Presentation version 1 – uploaded on 02 May 2020
  • CC1: Comment on EGU2020-8932, Dhruvesh Patel, 04 May 2020


    What is google faculty research award?

    Would you share, which city or River basin in India where your pilot project will execute?

    • AC1: Reply to CC1, Frederik Kratzert, 04 May 2020

      Re Faculty Research Award:

      Re River in India, see last slide in the presentation. Note: I personally are not working on the pilot project but are just sharing research work with Google.

  • CC2: Comment on EGU2020-8932, Maik Renner, 05 May 2020

    Hi Frederik,

    this is great and promising work - it seems like human made models did not capture the key ingredients.

    Now, I have a few practical questions for my case of doing flood  forecasting:

    How can I use your PUB-LSTM for a specific river gauge? That is what is the critical input data?

    Do I need to perform another training of the LSTM when applying it for some rivers, say in Germany, with strong anthropogenic alterations?

    Thank you!

    • AC2: Reply to CC2, Frederik Kratzert, 05 May 2020

      Hi Maik,

      let's start with the inputs:

      TLDR; (multiple) meteorological variables, catchment attributes (are needed, so that the model can learn to distingish hydrological behavior between basins), eventually additional time series + features that describe the human influence.

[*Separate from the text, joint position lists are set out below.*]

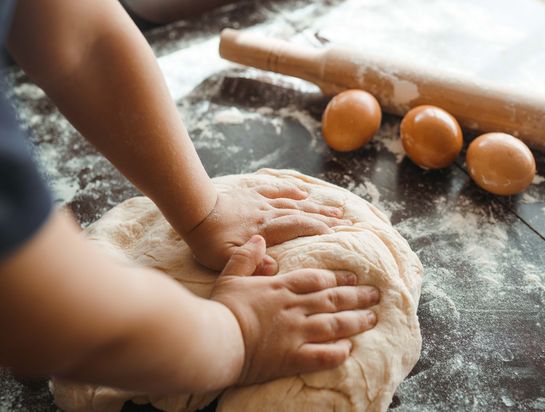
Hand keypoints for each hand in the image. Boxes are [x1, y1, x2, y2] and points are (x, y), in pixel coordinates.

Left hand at [183, 183, 350, 271]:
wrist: (193, 212)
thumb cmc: (208, 240)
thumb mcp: (226, 260)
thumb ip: (251, 264)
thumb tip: (274, 268)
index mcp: (266, 230)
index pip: (299, 227)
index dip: (321, 229)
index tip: (340, 233)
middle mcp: (269, 213)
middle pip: (303, 213)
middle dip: (326, 217)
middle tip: (347, 221)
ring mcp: (261, 202)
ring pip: (294, 202)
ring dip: (315, 205)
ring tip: (335, 207)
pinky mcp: (252, 194)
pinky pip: (276, 190)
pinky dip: (292, 190)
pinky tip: (303, 191)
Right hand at [211, 236, 378, 384]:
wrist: (214, 340)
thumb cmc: (221, 308)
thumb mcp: (230, 276)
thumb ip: (246, 257)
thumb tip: (259, 239)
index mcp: (280, 288)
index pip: (316, 279)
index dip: (338, 277)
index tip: (354, 276)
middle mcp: (293, 308)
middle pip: (332, 299)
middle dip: (357, 296)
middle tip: (376, 294)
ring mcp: (295, 333)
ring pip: (334, 324)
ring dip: (356, 321)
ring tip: (373, 318)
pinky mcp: (292, 357)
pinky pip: (322, 355)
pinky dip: (338, 352)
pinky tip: (349, 349)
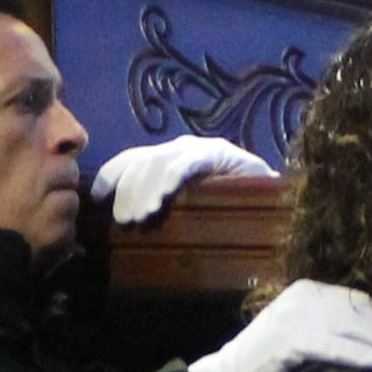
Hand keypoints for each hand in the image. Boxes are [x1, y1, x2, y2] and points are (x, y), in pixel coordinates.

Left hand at [90, 135, 270, 228]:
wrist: (276, 201)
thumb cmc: (226, 212)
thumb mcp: (185, 210)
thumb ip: (159, 208)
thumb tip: (122, 223)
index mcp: (168, 159)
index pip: (130, 159)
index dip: (111, 175)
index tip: (96, 197)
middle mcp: (181, 148)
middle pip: (142, 161)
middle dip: (127, 189)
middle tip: (125, 221)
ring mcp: (201, 149)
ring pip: (160, 161)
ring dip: (145, 189)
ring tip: (139, 217)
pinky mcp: (221, 154)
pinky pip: (190, 162)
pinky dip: (172, 178)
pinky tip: (163, 197)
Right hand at [186, 279, 371, 371]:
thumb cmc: (265, 365)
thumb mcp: (300, 334)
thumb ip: (330, 328)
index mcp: (307, 290)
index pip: (358, 301)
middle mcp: (303, 296)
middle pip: (360, 312)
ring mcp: (296, 316)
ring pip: (353, 328)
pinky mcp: (291, 339)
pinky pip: (337, 347)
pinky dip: (364, 357)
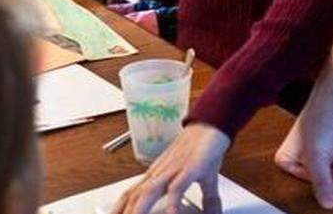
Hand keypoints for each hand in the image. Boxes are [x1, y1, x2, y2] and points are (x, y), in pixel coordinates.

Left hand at [111, 124, 229, 213]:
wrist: (212, 127)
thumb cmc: (202, 150)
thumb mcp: (204, 181)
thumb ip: (207, 201)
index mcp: (157, 176)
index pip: (132, 194)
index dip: (119, 207)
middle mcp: (160, 173)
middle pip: (135, 196)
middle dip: (125, 212)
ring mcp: (173, 170)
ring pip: (149, 192)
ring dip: (139, 210)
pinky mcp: (189, 168)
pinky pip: (177, 188)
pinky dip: (172, 204)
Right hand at [273, 103, 332, 208]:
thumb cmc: (321, 122)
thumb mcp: (319, 157)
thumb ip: (323, 183)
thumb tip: (328, 206)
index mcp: (287, 158)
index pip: (308, 181)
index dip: (329, 180)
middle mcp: (300, 154)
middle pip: (326, 175)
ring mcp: (317, 148)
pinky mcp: (332, 143)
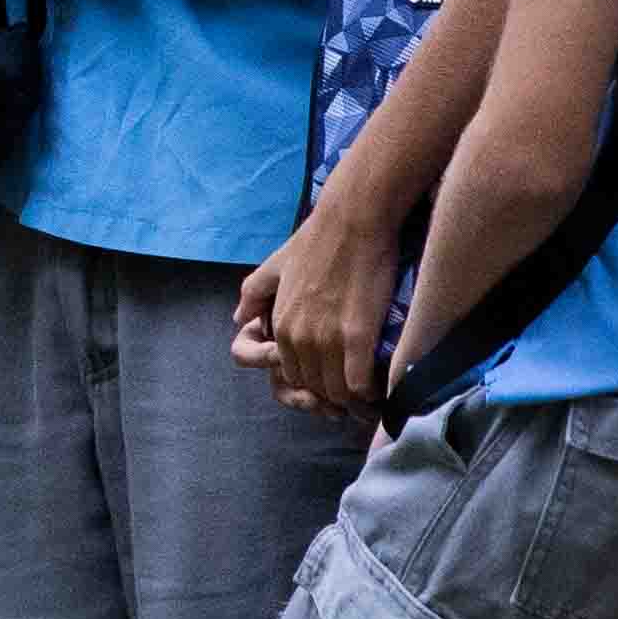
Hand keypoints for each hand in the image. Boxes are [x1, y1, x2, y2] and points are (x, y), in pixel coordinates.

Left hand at [241, 194, 408, 420]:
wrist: (353, 220)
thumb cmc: (317, 240)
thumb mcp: (274, 266)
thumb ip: (253, 294)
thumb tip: (238, 318)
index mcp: (280, 324)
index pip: (294, 376)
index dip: (315, 383)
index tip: (335, 379)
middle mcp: (298, 337)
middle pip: (316, 387)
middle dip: (335, 394)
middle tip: (356, 390)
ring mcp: (326, 338)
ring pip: (337, 391)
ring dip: (354, 398)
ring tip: (370, 392)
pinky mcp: (356, 337)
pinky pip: (358, 384)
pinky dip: (369, 391)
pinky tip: (379, 384)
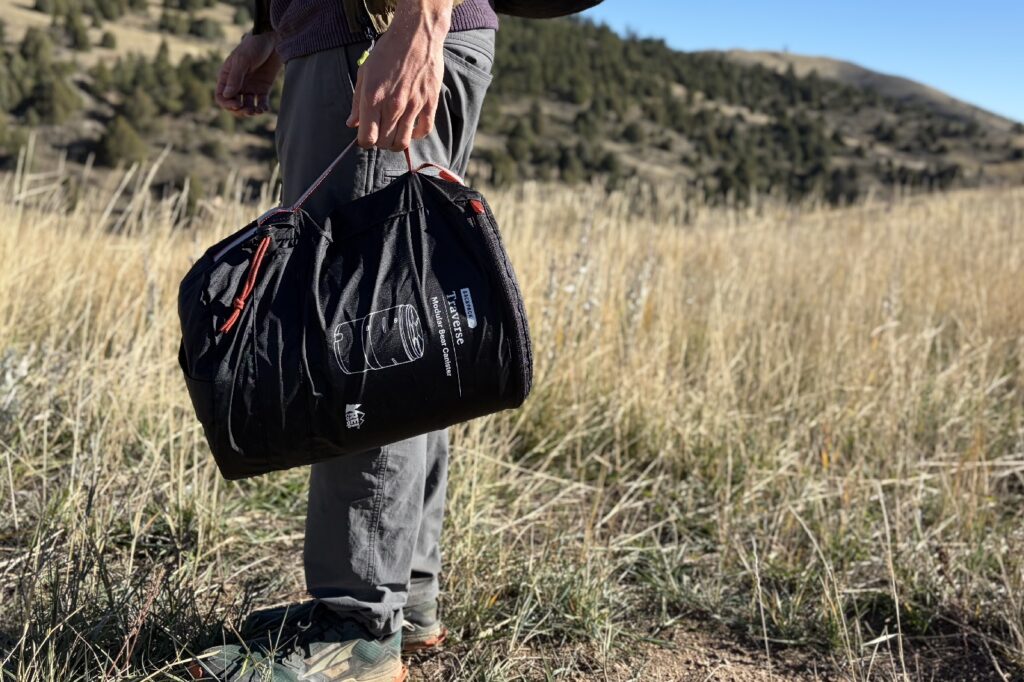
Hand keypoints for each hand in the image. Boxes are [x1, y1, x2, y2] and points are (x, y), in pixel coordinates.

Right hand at [215, 32, 282, 116]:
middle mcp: (237, 84)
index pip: (221, 96)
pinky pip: (260, 102)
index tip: (237, 104)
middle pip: (233, 104)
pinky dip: (262, 107)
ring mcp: (250, 87)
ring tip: (257, 111)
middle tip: (248, 110)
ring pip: (247, 106)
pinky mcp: (263, 88)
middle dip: (239, 110)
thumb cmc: (254, 46)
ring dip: (250, 111)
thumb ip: (235, 78)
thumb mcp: (243, 60)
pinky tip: (264, 109)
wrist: (272, 40)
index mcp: (227, 76)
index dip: (227, 104)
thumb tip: (227, 95)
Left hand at [347, 0, 451, 149]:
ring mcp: (413, 106)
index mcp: (373, 98)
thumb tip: (352, 123)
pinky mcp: (429, 103)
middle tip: (380, 133)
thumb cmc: (387, 52)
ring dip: (395, 143)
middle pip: (384, 142)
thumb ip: (357, 102)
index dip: (365, 141)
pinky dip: (415, 135)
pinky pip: (423, 131)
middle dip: (379, 142)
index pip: (367, 138)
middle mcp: (393, 105)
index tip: (366, 135)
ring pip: (403, 142)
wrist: (416, 35)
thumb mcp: (365, 73)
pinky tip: (411, 129)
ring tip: (394, 134)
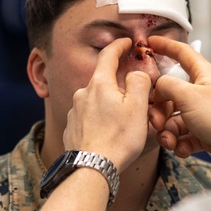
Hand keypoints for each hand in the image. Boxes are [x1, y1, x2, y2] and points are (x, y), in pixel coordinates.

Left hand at [63, 37, 152, 171]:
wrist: (91, 168)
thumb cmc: (118, 139)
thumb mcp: (138, 107)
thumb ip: (139, 82)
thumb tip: (135, 74)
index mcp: (99, 84)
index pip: (108, 55)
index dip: (119, 45)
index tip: (126, 42)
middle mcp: (82, 94)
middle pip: (103, 82)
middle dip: (118, 87)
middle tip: (134, 100)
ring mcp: (74, 112)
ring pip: (96, 102)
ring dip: (109, 107)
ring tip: (123, 126)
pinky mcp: (71, 129)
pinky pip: (88, 118)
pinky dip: (99, 122)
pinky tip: (108, 135)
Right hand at [147, 37, 210, 176]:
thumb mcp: (188, 96)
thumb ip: (167, 85)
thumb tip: (157, 85)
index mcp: (204, 74)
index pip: (183, 53)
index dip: (165, 46)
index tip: (150, 43)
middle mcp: (204, 91)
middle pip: (171, 94)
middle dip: (160, 110)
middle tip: (156, 122)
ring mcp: (204, 112)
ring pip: (175, 118)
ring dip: (168, 131)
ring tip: (170, 141)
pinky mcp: (205, 132)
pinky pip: (184, 135)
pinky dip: (180, 143)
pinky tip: (182, 149)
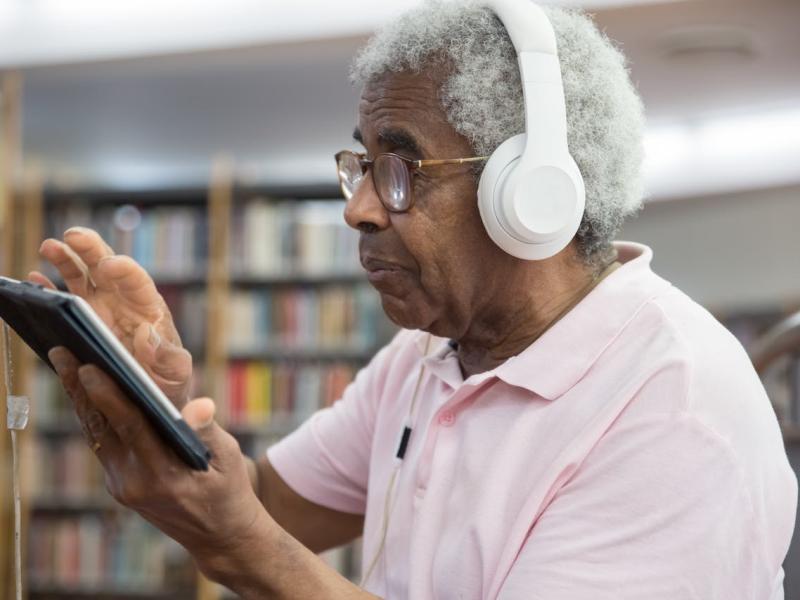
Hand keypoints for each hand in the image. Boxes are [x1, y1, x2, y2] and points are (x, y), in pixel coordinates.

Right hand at [31, 227, 192, 406]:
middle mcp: (122, 298)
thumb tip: (147, 335)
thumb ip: (167, 357)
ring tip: (49, 246)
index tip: (111, 264)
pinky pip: (63, 296)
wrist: (149, 387)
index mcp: (147, 306)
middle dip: (91, 248)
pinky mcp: (82, 316)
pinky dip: (49, 287)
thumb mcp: (175, 371)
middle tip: (74, 236)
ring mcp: (100, 305)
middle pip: (106, 265)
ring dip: (65, 258)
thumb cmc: (166, 376)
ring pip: (81, 274)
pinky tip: (34, 278)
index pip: (138, 281)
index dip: (125, 270)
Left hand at [48, 346, 270, 576]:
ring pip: (96, 434)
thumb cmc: (229, 491)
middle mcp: (135, 482)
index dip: (108, 396)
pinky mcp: (119, 483)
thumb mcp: (228, 458)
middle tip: (63, 351)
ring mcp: (123, 485)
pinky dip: (94, 413)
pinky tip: (86, 388)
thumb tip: (199, 406)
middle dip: (79, 388)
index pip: (130, 427)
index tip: (87, 367)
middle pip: (101, 427)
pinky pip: (103, 442)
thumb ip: (207, 430)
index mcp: (164, 475)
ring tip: (66, 361)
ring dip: (81, 398)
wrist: (219, 536)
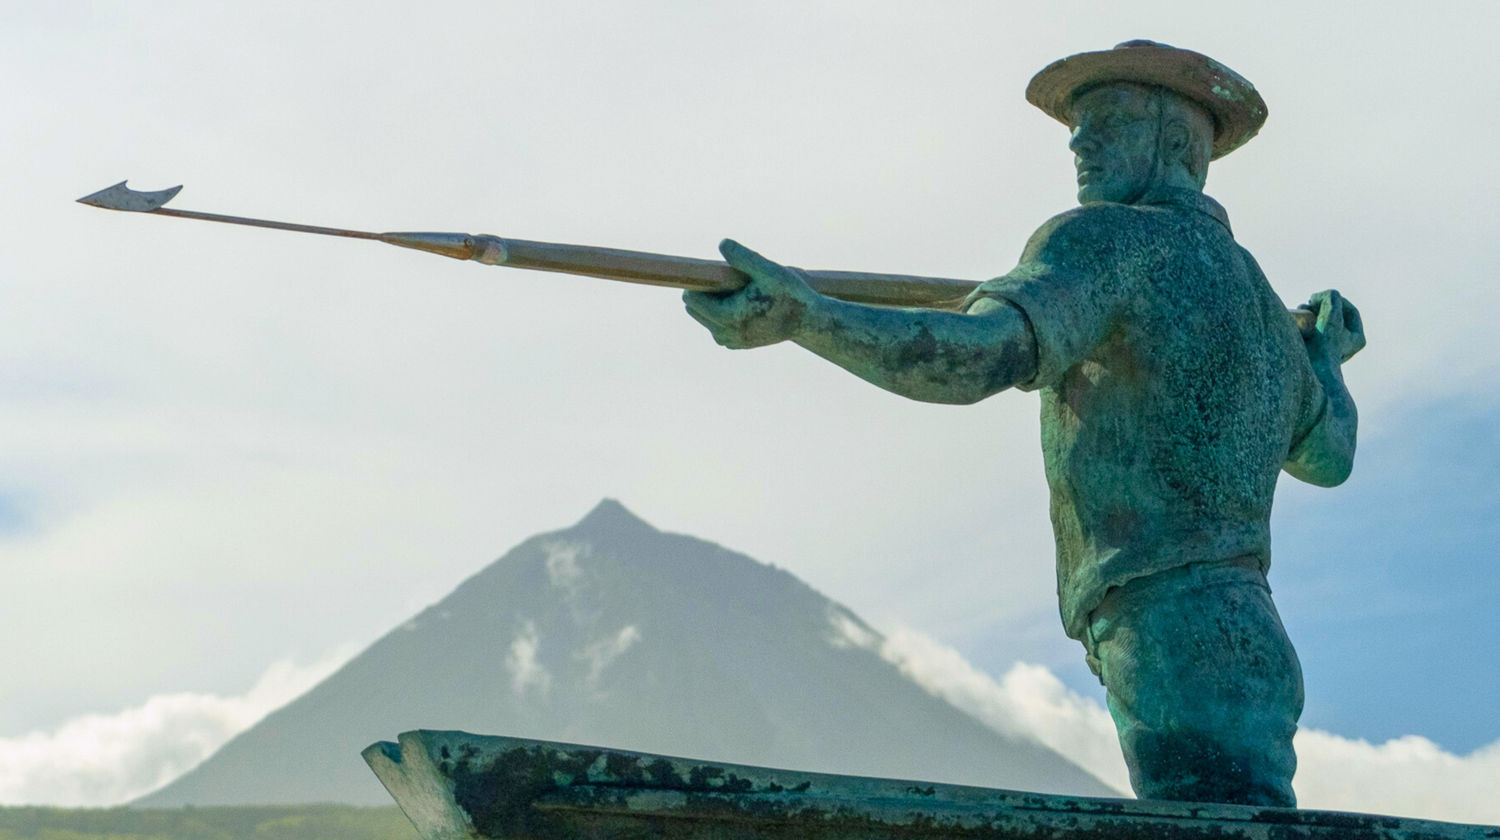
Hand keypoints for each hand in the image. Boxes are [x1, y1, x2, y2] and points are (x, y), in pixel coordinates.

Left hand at [682, 239, 817, 348]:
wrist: (808, 321)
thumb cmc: (790, 294)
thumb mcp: (769, 271)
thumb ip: (744, 257)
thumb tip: (722, 243)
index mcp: (728, 316)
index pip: (692, 299)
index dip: (699, 282)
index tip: (711, 271)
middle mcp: (725, 334)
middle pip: (694, 309)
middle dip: (704, 293)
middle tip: (726, 279)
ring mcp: (731, 342)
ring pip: (704, 319)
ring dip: (712, 304)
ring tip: (734, 290)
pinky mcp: (737, 345)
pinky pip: (717, 328)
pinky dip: (721, 315)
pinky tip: (739, 302)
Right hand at [1300, 289, 1365, 362]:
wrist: (1309, 373)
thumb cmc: (1323, 345)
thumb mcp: (1331, 314)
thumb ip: (1331, 297)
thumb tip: (1321, 296)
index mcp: (1357, 338)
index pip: (1350, 310)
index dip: (1335, 299)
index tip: (1318, 298)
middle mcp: (1345, 346)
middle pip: (1336, 318)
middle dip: (1321, 307)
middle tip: (1308, 304)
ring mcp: (1330, 351)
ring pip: (1322, 325)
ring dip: (1311, 315)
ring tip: (1300, 311)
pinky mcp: (1316, 355)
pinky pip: (1312, 335)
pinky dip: (1305, 327)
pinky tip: (1295, 324)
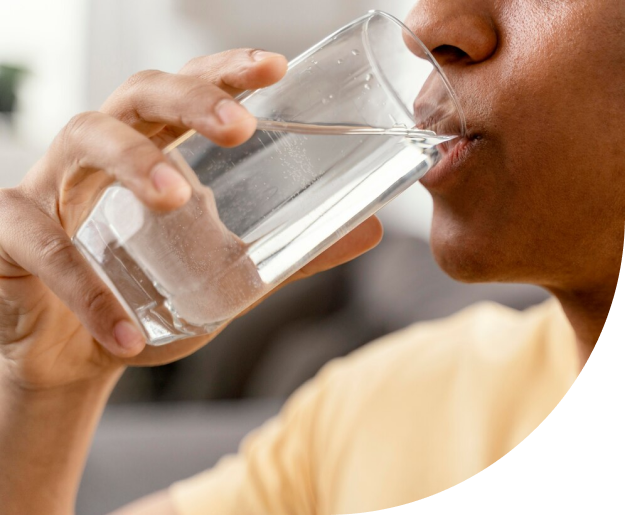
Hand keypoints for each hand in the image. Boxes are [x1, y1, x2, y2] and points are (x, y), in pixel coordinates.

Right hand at [0, 49, 382, 390]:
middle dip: (189, 98)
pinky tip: (129, 335)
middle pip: (138, 93)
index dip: (225, 71)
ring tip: (178, 200)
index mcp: (156, 151)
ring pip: (83, 139)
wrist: (80, 356)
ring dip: (134, 164)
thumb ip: (294, 253)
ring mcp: (52, 186)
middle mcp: (103, 154)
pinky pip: (42, 245)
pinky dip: (87, 290)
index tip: (274, 66)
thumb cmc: (153, 298)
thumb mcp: (231, 275)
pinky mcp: (10, 234)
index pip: (190, 92)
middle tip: (239, 126)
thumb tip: (371, 231)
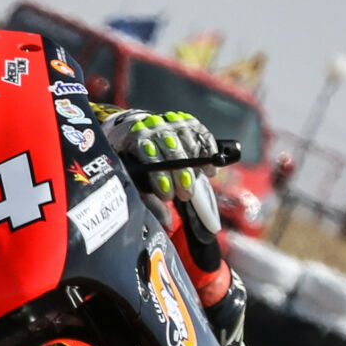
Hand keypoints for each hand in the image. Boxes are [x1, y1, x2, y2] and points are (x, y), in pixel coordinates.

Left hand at [108, 109, 221, 231]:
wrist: (139, 131)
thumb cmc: (137, 161)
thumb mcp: (136, 177)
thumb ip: (150, 200)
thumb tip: (166, 224)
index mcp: (136, 139)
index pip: (150, 157)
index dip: (161, 178)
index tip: (168, 196)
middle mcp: (154, 127)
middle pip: (172, 152)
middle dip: (181, 177)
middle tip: (185, 196)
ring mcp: (173, 122)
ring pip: (190, 145)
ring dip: (196, 167)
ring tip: (197, 183)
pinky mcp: (189, 122)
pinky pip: (204, 137)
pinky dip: (209, 154)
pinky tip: (210, 170)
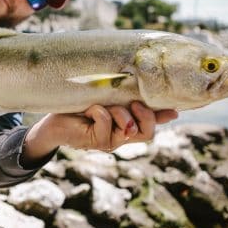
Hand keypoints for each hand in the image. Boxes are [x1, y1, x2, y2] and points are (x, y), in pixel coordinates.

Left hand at [22, 102, 177, 164]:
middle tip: (134, 104)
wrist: (54, 122)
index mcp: (125, 126)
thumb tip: (141, 86)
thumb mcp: (104, 100)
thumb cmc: (78, 109)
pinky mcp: (96, 141)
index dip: (163, 118)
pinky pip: (106, 121)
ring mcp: (109, 142)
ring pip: (128, 127)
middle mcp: (121, 137)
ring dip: (117, 111)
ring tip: (102, 106)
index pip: (151, 126)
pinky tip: (87, 110)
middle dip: (145, 115)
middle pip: (148, 133)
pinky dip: (97, 111)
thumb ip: (123, 98)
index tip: (174, 109)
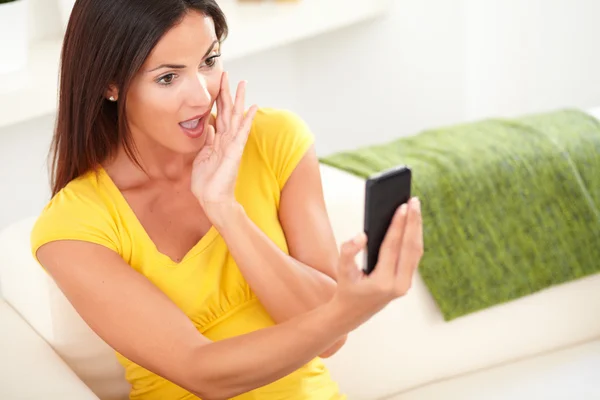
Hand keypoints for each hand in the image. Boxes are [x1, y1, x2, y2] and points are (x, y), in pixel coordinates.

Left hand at [191, 72, 258, 221]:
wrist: (212, 199)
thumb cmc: (207, 182)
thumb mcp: (202, 156)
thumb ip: (207, 141)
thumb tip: (209, 126)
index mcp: (218, 140)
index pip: (219, 115)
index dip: (218, 99)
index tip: (218, 83)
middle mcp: (227, 140)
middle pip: (227, 111)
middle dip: (227, 93)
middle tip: (228, 74)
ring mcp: (232, 145)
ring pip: (236, 117)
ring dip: (239, 100)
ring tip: (243, 83)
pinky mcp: (235, 151)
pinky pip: (242, 132)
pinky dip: (247, 120)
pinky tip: (252, 108)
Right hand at [330, 197, 422, 328]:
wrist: (352, 313)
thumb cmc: (346, 288)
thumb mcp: (342, 270)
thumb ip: (348, 252)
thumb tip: (362, 235)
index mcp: (383, 282)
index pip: (393, 247)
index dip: (398, 225)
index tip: (402, 206)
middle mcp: (399, 285)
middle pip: (410, 247)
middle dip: (413, 222)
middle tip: (413, 200)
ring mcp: (406, 284)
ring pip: (416, 251)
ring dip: (416, 228)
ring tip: (415, 207)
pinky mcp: (407, 281)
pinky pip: (414, 255)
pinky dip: (414, 237)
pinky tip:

      Long explanation: Critical inputs are similiar to classical hydrological models, most importantly precipitation. The models we run currently use precip, temp (daily min and max), vapor pressure and solar radiation as inputs. However, these are not strictly necessary. I already trained models only with precip and temperature with similar success. Best pratices currently are however, to use as much different forcing products as you have (paper will be submitted/uploaded in the next days). That is, you can provide the network with multiple precipitation products at the same time and the network learns to combine them during training in a meaningful way. The other thing you need are catchment attributes, so that the model can learn different rainfall-runoff processes, depending on the type of catchment. Here exist no strict rule. However, using our expert knowledge we should come up with a list of features that we think could suffice to distinguish between types of basins. If you have human influenced basins, you certainly want to have some that describe the degree of human influence/regulation. With hydropower dams e.g. it might also make sense to add additional time series features, like the eletricity price, so that the model can get an idea when the dams will start to release water.

      Using the LSTM for rivers in Germany:

      TLDR; You definitely want to train it on as much local data as possible, furthermore the model was trained on meteorological data that is only available in North America.

      Long explanation: The models presented in the two linked paper both trained on the CAMELS US data set, which are mostly human undistrubed basins. The CAMELS dataset consists of forcing products that are only available in North America, as well as catchment attributes derived from US national data products. Thus, direct application on German basins does not make sense. Certainly, you want the model to be trained with the same kind of data that you later use for inference. Currently, we are compiling a global rainfall-runoff data set (which will be released under an open source license) that will allow to train global models which could then be trained on all available data worldwide and applied to any basin. But this is still work in progress. The data set makes use of streamflow data that is released under an permissive license. If you are aware of such data for German/European basins, please feel free to get in contact.

      • CC3: Reply to AC2, Maik Renner, 05 May 2020

        Hi Frederik,

        thank you for giving me the details. Its good to see that there is no magic included! The inputs are completely reasonable to me and I am inclined to give it a try for our basins in eastern Germany. I will check out the actual licence of the hydrological data.

        I am looking forward to your global analysis.